Whereas it has not been proven that elevating the DHEA level in the blood with supplemental hormone will prevent a heart attack, it is far safer and more reasonable than all the cholesterol-lowering drugs guzzled every day. Even though any physician can write a prescription for DHEA and any pharmacist can “compound” (put the hormone in a capsule) and dispense it to a patient, the only physicians who are doing this are the unconventional ones.

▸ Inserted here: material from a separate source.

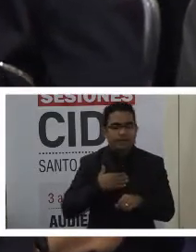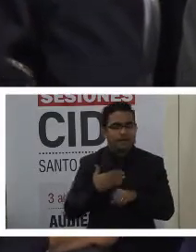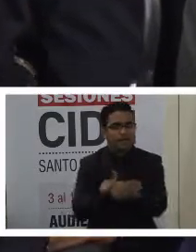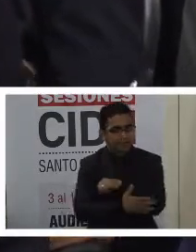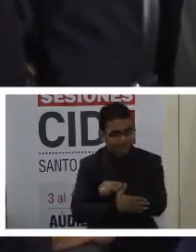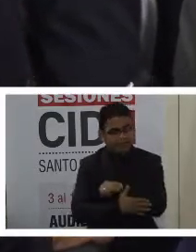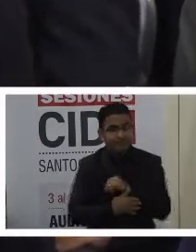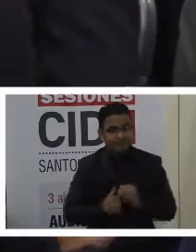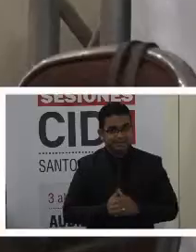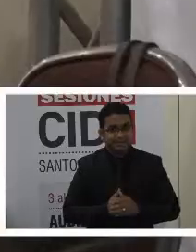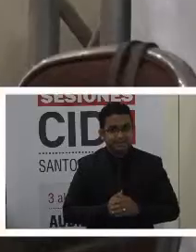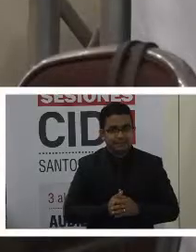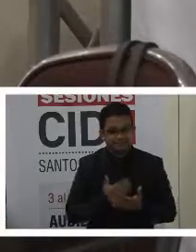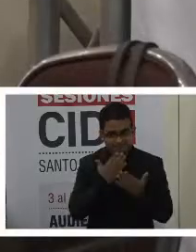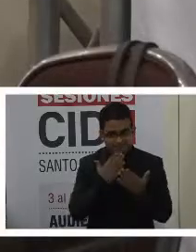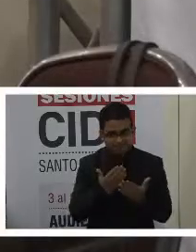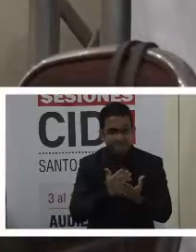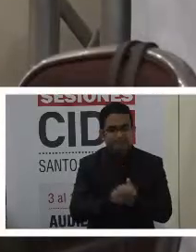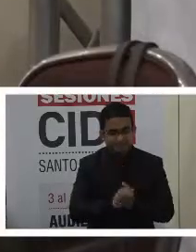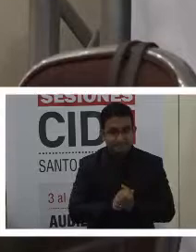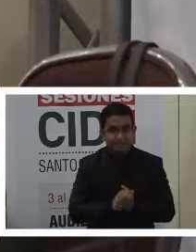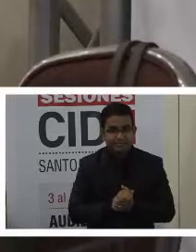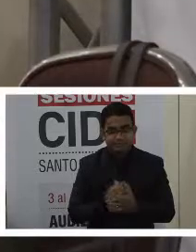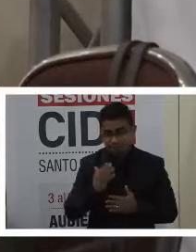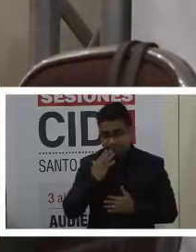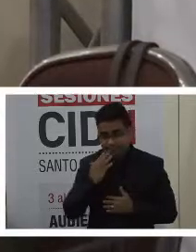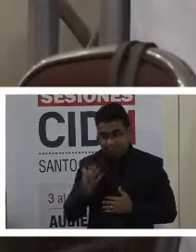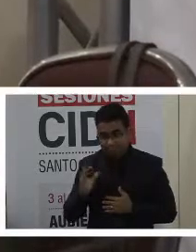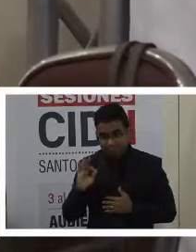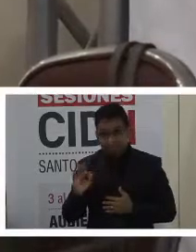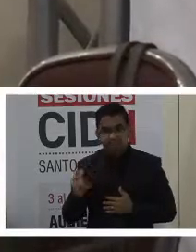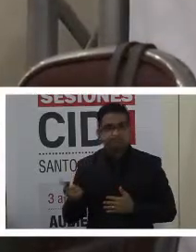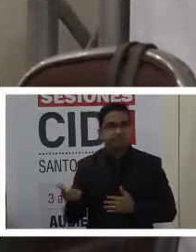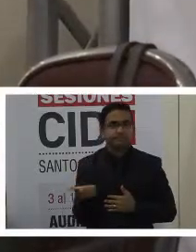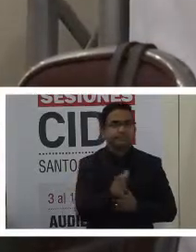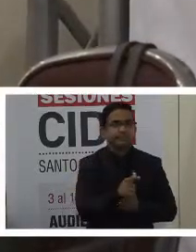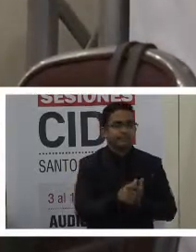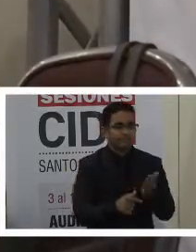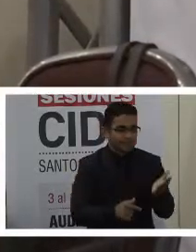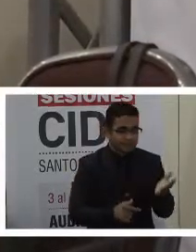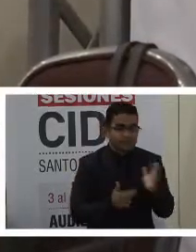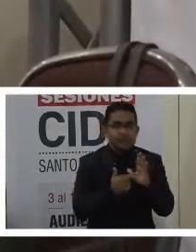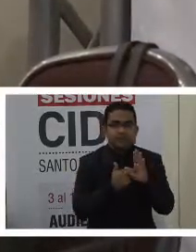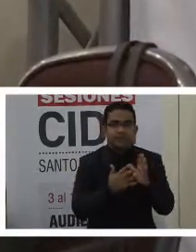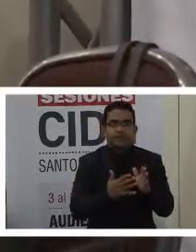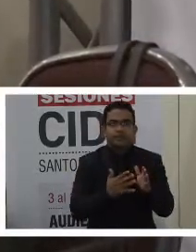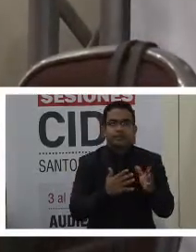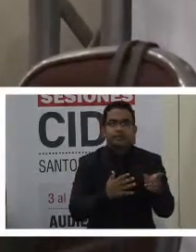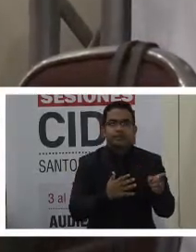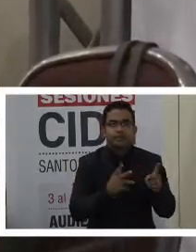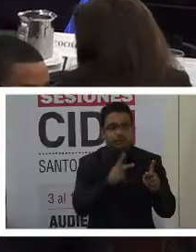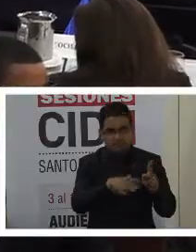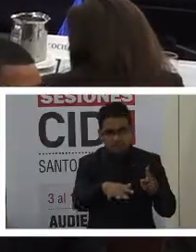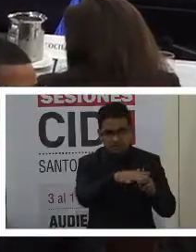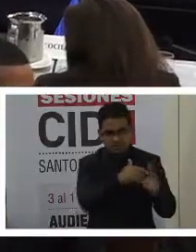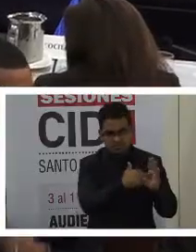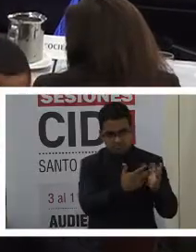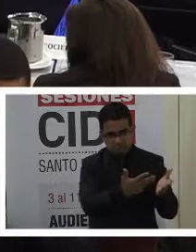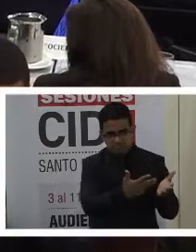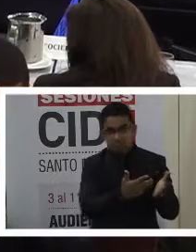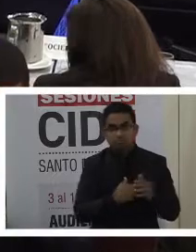Muchas gracias. Muchísimas gracias. Le damos la palabra a la representación de sociedad civil.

Why is there resistance to giving a perfectly safe, naturally occurring hormone that might ward off a heart attack? I cannot answer that, except to say that breakthroughs are simply ignored unless they happen to be a patented prescription drug.
Look for the Real Thing
There are several products on the market that are promoted as containing DHEA, but they don’t contain enough to have a measurable effect on your blood level. Additionally, many who promote the use of plant products often state that true DHEA is not available. That is obviously not true, because I have been prescribing it for many years. The prescription DHEA costs less than many of the drugs used to lower your cholesterol levelthe average cost for 50 mg per day is around $20 a month.
In the same way you measure your blood cholesterol level and blood triglyceride level, you should be measuring your DHEA level as well. If your DHEA is below the average range for your age, strongly consider supplementing with DHEA to bring your blood level up. The dose I use is 25 to 50 mg per day in women and 50 to 100 mg per day in men, while monitoring the DHEA sulfate levels.
DHEA strengthens many other aspects of your body, including brain function, energy level, and immune system. Heart disease is surely not the only condition you could be avoiding by supplementation with DHEA.
Reference:
Mitchell, LE et al. Evidence for an association between dehydroepiandosterone sulfate and nonfatal, premature myocardial infarction in males. Circulation, Jan. 1994;89:89-93.